- The Underground
As Radio became blander and more backwards looking with both "New Hits WVIC" on top of the Lansing Radio heap and "Classic Rock WMMQ" inventing the format that would take over FM radio (where Country wasn't involved), there was always the local scene. You could go to your locally owned record store (new or used), and if the owner went about his business right you could find out what was going on locally, regionally or nationally. You could find stuff that the mall chains had no idea existed, plus magazines and other bits of info that would make the world outside of the mainstream tolerable.
Alas, this resource has shrunk down in recent years. Between video games, the internet and mp3 trading via P2P networks, the record store has become pretty much obsolete. There's still some around, but not nearly as many; and the college market, once the best place to find the odd, unique and underground items, has been decimated. - College Radio Format
Okay, so many reference may be skewered by the fact that Michigan State got their college format radio station in 1989. But consider this: College radio became a way for many bands now barred from popular radio's narrowing formats.
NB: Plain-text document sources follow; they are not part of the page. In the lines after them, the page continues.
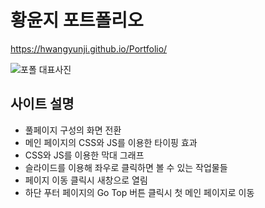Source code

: # 황윤지 포트폴리오
https://hwangyunji.github.io/Portfolio/

![포폴 대표사진](https://user-images.githubusercontent.com/105402299/187354609-6b938521-ff59-4472-97e7-2b15ea6d7533.JPG)


## 사이트 설명
- 풀페이지 구성의 화면 전환
- 메인 페이지의 CSS와 JS를 이용한 타이핑 효과
- CSS와 JS를 이용한 막대 그래프
- 슬라이드를 이용해 좌우로 클릭하면 볼 수 있는 작업물들
- 페이지 이동 클릭시 새창으로 열림
- 하단 푸터 페이지의 Go Top 버튼 클릭시 첫 메인 페이지로 이동
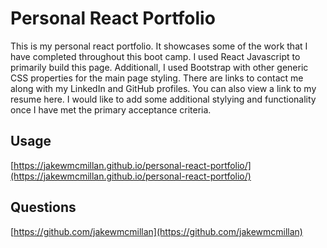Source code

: # Personal React Portfolio

This is my personal react portfolio.  It showcases some of the work that I have completed throughout this boot camp.  I used React Javascript to primarily build this page.  Additionall, I used Bootstrap with other generic CSS properties for the main page styling.  There are links to contact me along with my LinkedIn and GitHub profiles.  You can also view a link to my resume here.  I would like to add some additional stylying and functionality once I have met the primary acceptance criteria.  

## Usage

[https://jakewmcmillan.github.io/personal-react-portfolio/](https://jakewmcmillan.github.io/personal-react-portfolio/)

## Questions
[https://github.com/jakewmcmillan](https://github.com/jakewmcmillan)
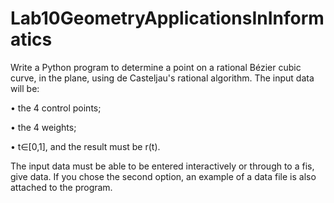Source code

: # Lab10GeometryApplicationsInInformatics

Write a Python program to determine a point on a rational Bézier cubic curve, in the plane, using de Casteljau's rational algorithm.
The input data will be:

• the 4 control points;

• the 4 weights;

• t∈[0,1], and the result must be r(t).

The input data must be able to be entered interactively or through to a fis, give data. If you chose the second option, an example of a data file is also attached to the program.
While not spread out across the nation (let's just say one would be hard-pressed to find alternative music in the middle of Missouri or northern Georgia), it definitely opened the ears of a truely appreciative audience. And it was these people who would take their tastes into the rest of the nation in the nineties, and why many groups from the early eighties went from college darlings to mainstays of radio.
This list isn't as big as the "What Sucks" list, but is important because sometimes one piece of good is better than ten items that suck.
Because good DOES have a power that evil doesn't.